Dumbbell Decline One Arm Hammer Press
- Target muscle
- —
- Equipment
- Dumbbell
- Body part
- Upper Arms
- Type
- Strength
The dumbbell decline one arm hammer press is a single-arm pressing exercise performed on a decline bench with a neutral (hammer) grip — palm facing inward. Working one side at a time on a decline angle, it loads the upper-arm and chest pushing muscles while challenging your core to resist the rotation the offset load creates.
How to do the Dumbbell Decline One Arm Hammer Press
- 1Set an adjustable bench to a slight decline of roughly 15–30° and secure your legs under the leg pads or roller.
- 2Pick up one dumbbell and lie back on the decline bench, holding the dumbbell with a neutral grip so your palm faces inward toward the midline of your body.
- 3Press the dumbbell up until your arm is fully extended over your chest, keeping your wrist stacked over your elbow.
- 4Brace your core and squeeze your free hand on the bench or your hip to keep your torso square and stop it twisting.
- 5Lower the dumbbell under control toward the side of your lower chest, keeping your elbow tucked close to your ribs.
- 6Pause briefly when your upper arm reaches the bottom of the range without letting the dumbbell drop or bounce.
- 7Press the dumbbell back up along the same path until your arm is fully extended again.
- 8Complete all your reps on one side, then switch the dumbbell to the other hand and repeat for an even number of sets per side.
Form tips
- Keep your wrist neutral and firm throughout the set so the dumbbell stays stacked over your forearm rather than bending back.
- Move at a controlled tempo — a slow lowering phase keeps tension on the working muscles and protects your shoulder.
- Actively resist the pull of the offset load by bracing your abs and obliques so your torso doesn't rotate toward the loaded side.
- Set the dumbbell down safely beside the bench at the end of each side rather than dropping it from the top.
Common mistakes
- Letting the torso twist toward the loaded side, which shifts work off the pressing muscles and loads the spine unevenly.
- Flaring the elbow straight out away from the body, which puts unnecessary stress on the shoulder joint.
- Bending the wrist back under the weight instead of keeping it neutral, which strains the wrist and weakens the press.
- Using a deep decline and rushing the reps, which turns the lift into momentum and removes tension from the muscles.
- Training one side noticeably more than the other, which builds left-to-right strength imbalances over time.
Frequently asked questions
What does the dumbbell decline one arm hammer press work?
It is a decline pressing movement that works the upper-arm and chest pushing muscles.
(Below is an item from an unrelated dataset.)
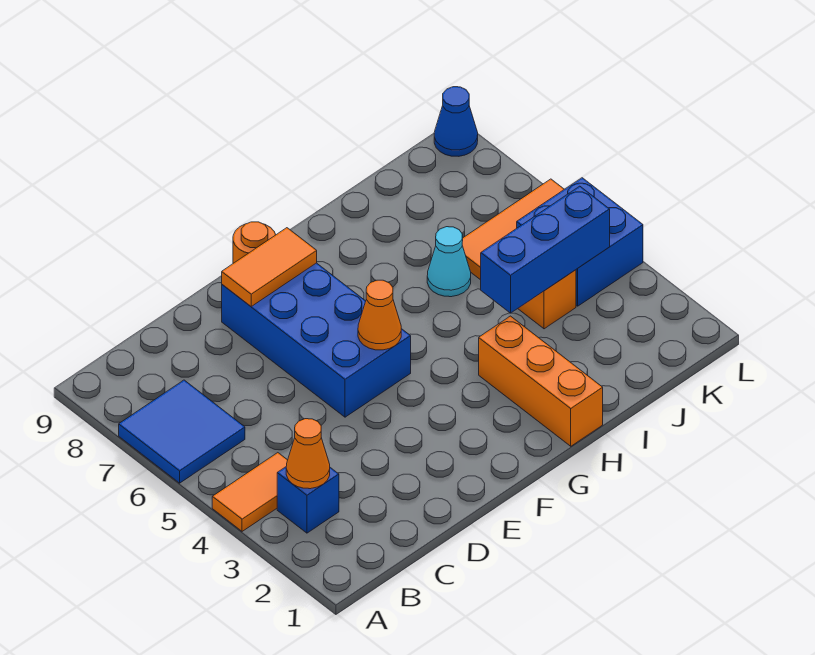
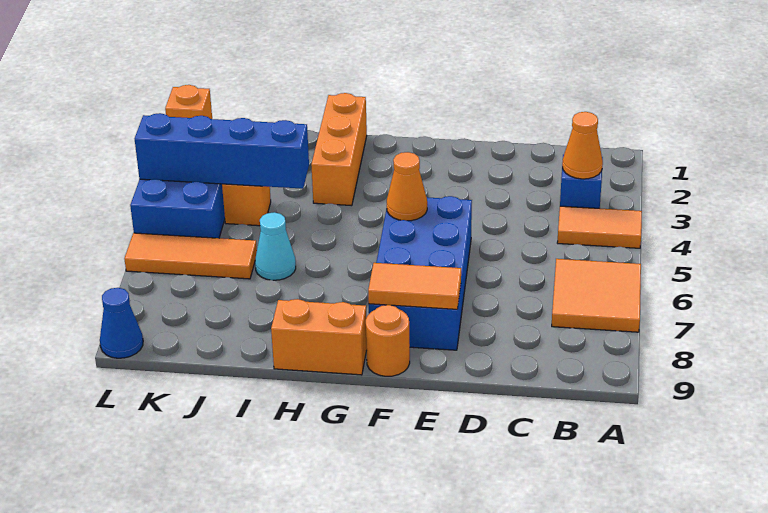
blue 2x2 tile [119,380,245,483] -> orange 2x2 tile [552,259,641,332]
none -> orange 1x2 brick [271,299,367,375]
blue 1x3 brick [481,186,610,313] -> blue 1x4 brick [135,113,309,189]
none -> orange 1x1 brick [165,85,212,119]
Because you press one arm at a time, your core also works to keep your torso from rotating toward the loaded side.
What is the hammer grip on this press?
A hammer grip is a neutral grip — your palm faces inward toward the midline of your body throughout the rep, rather than facing toward your feet. It keeps the wrist in a natural position.
Why do it one arm at a time?
Pressing one side at a time lets you train each arm through its full range independently, helps even out left-to-right strength differences, and forces your core to resist the rotation the single dumbbell creates.
Is this exercise good for beginners?
Yes, if you start light. Use a manageable dumbbell, secure your legs on the decline bench, and focus on a controlled tempo and a stable torso before adding weight.
How many sets and reps should I do?
For general strength and muscle, 3–4 sets of 8–12 reps per arm is a sensible default. Keep the load on each side equal so both arms progress together.